Au tiercé dans le désordre nous avons : la maîtresse d'Augustin pour Gaspard (les instits se repassent la fratrie depuis 3 ans), et une maîtresse très gentille pour Augustin qui n'en demandait pas tant mais semble tout content.

19 éléves dans la classe de CP de Gaspard, l'école publique assure, je ne pensais pas que 4 classes seraient ouvertes. Etant déléguée parent d'élèves, je sais combien les directeurs d'établissements se battent pour ces ouvertures qui permettent aux enfants d'étudier plus sereinement en étant moins nombreux, mais il n'est pas facile d'obtenir gain de cause.

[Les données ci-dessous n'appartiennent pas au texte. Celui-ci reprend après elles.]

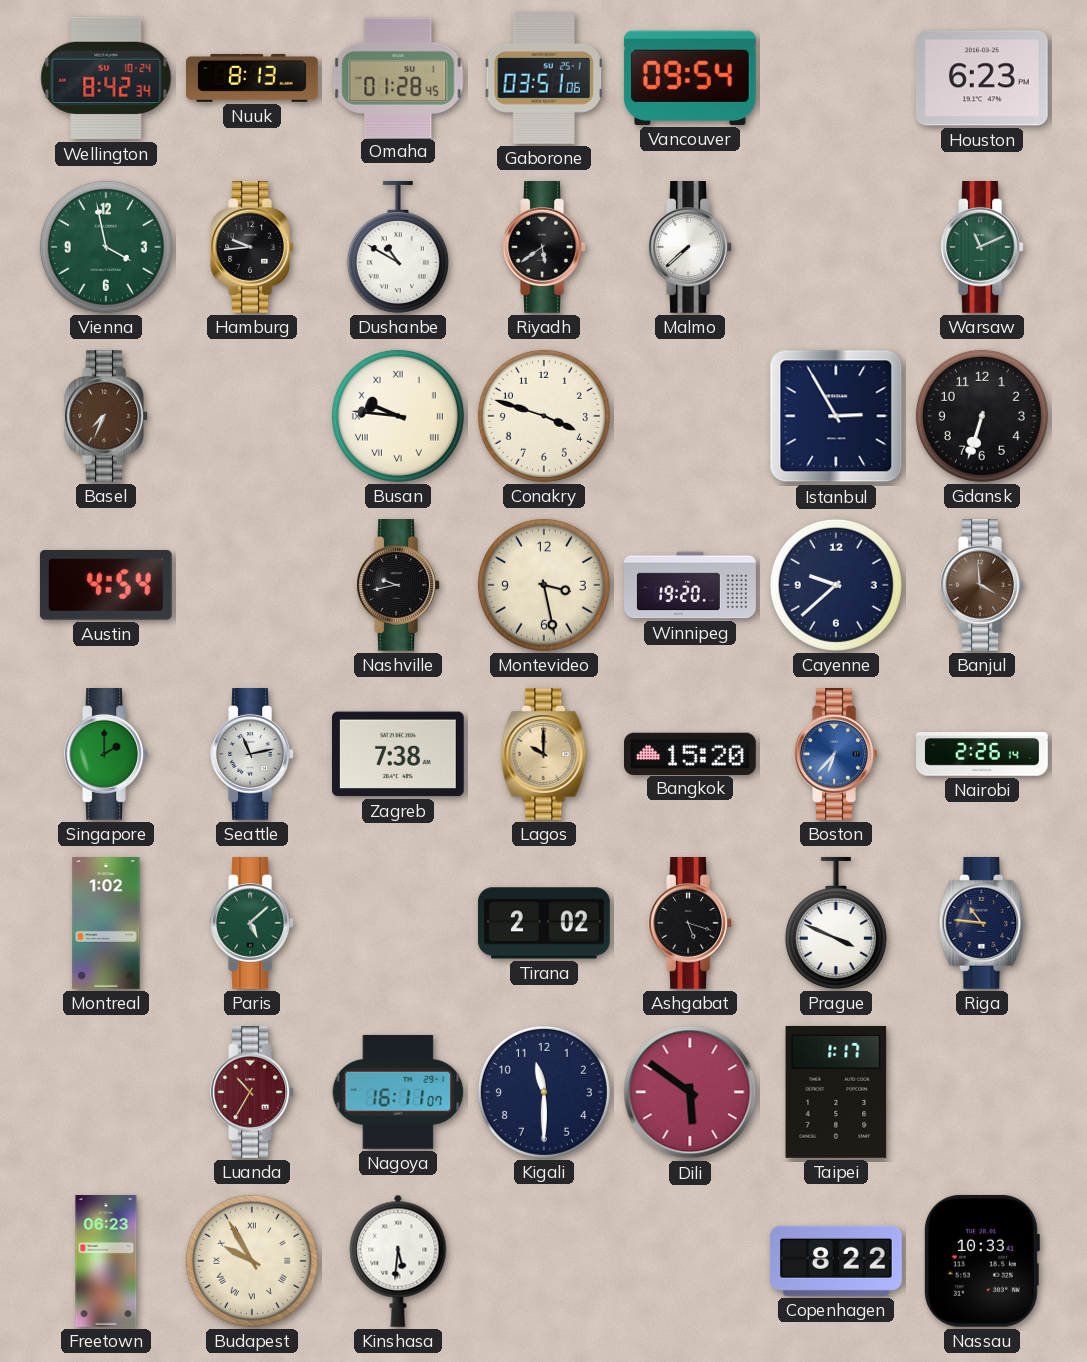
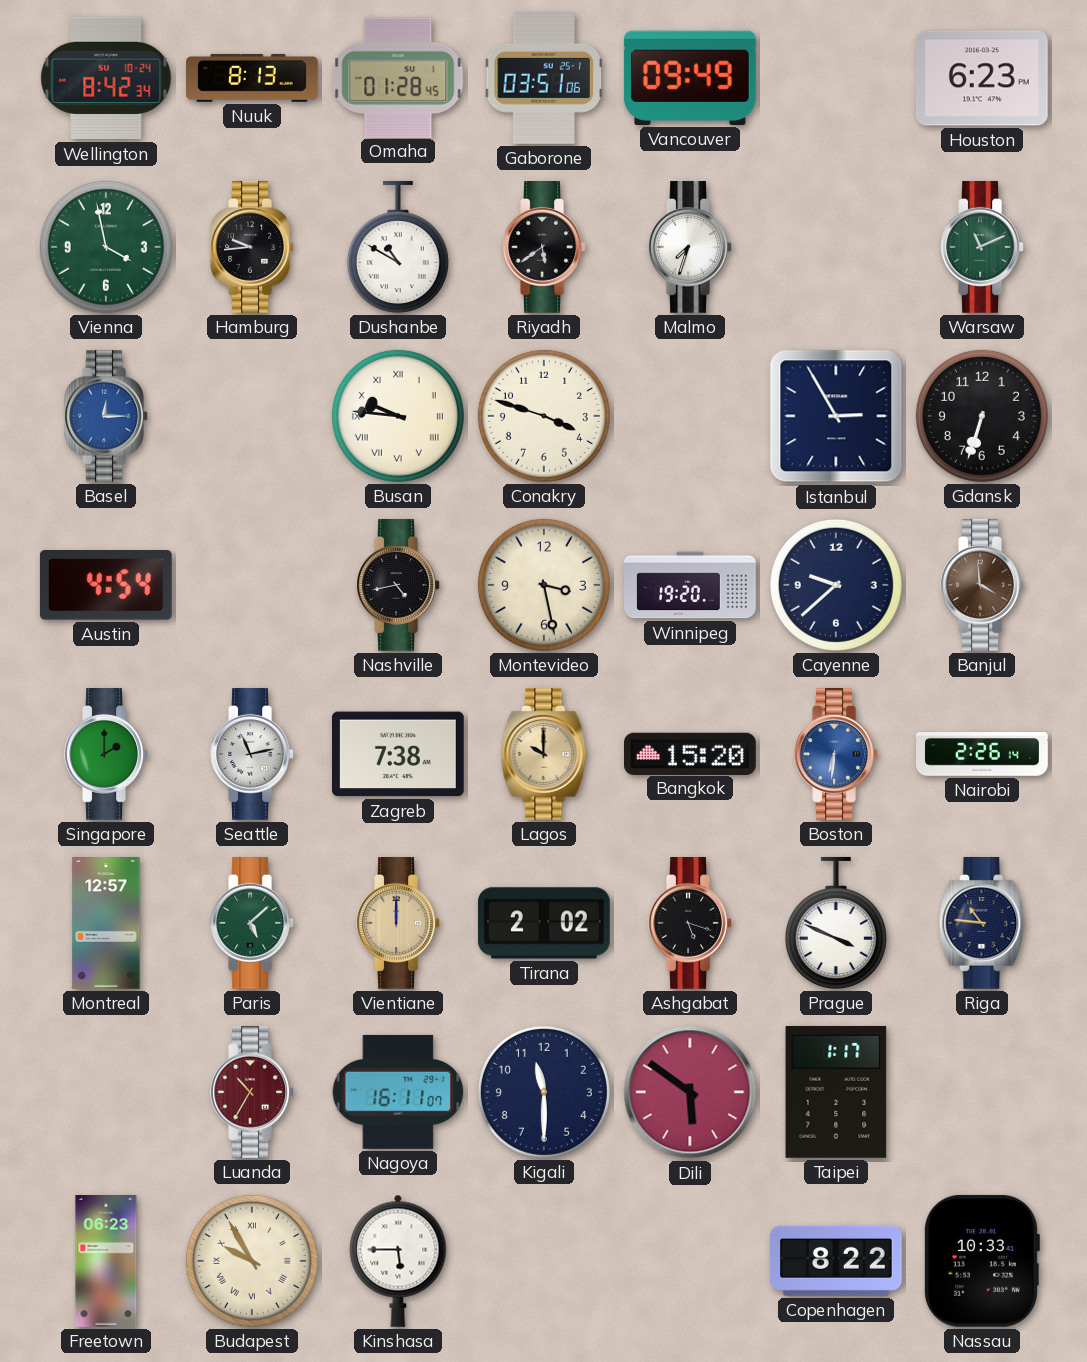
Vancouver: 09:54 -> 09:49
Malmo: 7:38 -> 7:33
Basel: 7:34 -> 12:15
Basel dial: brown -> blue
Nashville: 9:43 -> 4:43
Boston: 6:37 -> 6:31
Montreal: 1:02 -> 12:57
Vientiane: none -> 12:00
Kinshasa: 5:31 -> 5:45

Nous avons de nouvelles habitudes à prendre: fini de courir à la maternelle faire la queue pour déposer notre mini (façon de parler, Gaspard est grand) à la maîtresse. Désormais, nous larguerons enfants et cartables en vrac en primaire, après un bisou -et parfois non, tant ils sont pressés de retrouver leurs copains dans la cour- et nous sommes assurés d'attraper le train de 8h33, le graal qui voit des records sportifs non homologués se concrétiser chaque matin devant la gare rive droite (foulées plus ou moins élégantes et allongées de la part d'hommes en costumes et de femmes à talons alors que le train est sur le point de partir).

Le temps reste plus ou moins estival, comme il l'est souvent en septembre en région parisienne. Je n'ai plus qu'à retrouver du travail une fois que la frénésie de cette rentrée (fournitures, formulaires, attestations, inscriptions sportives) sera terminée.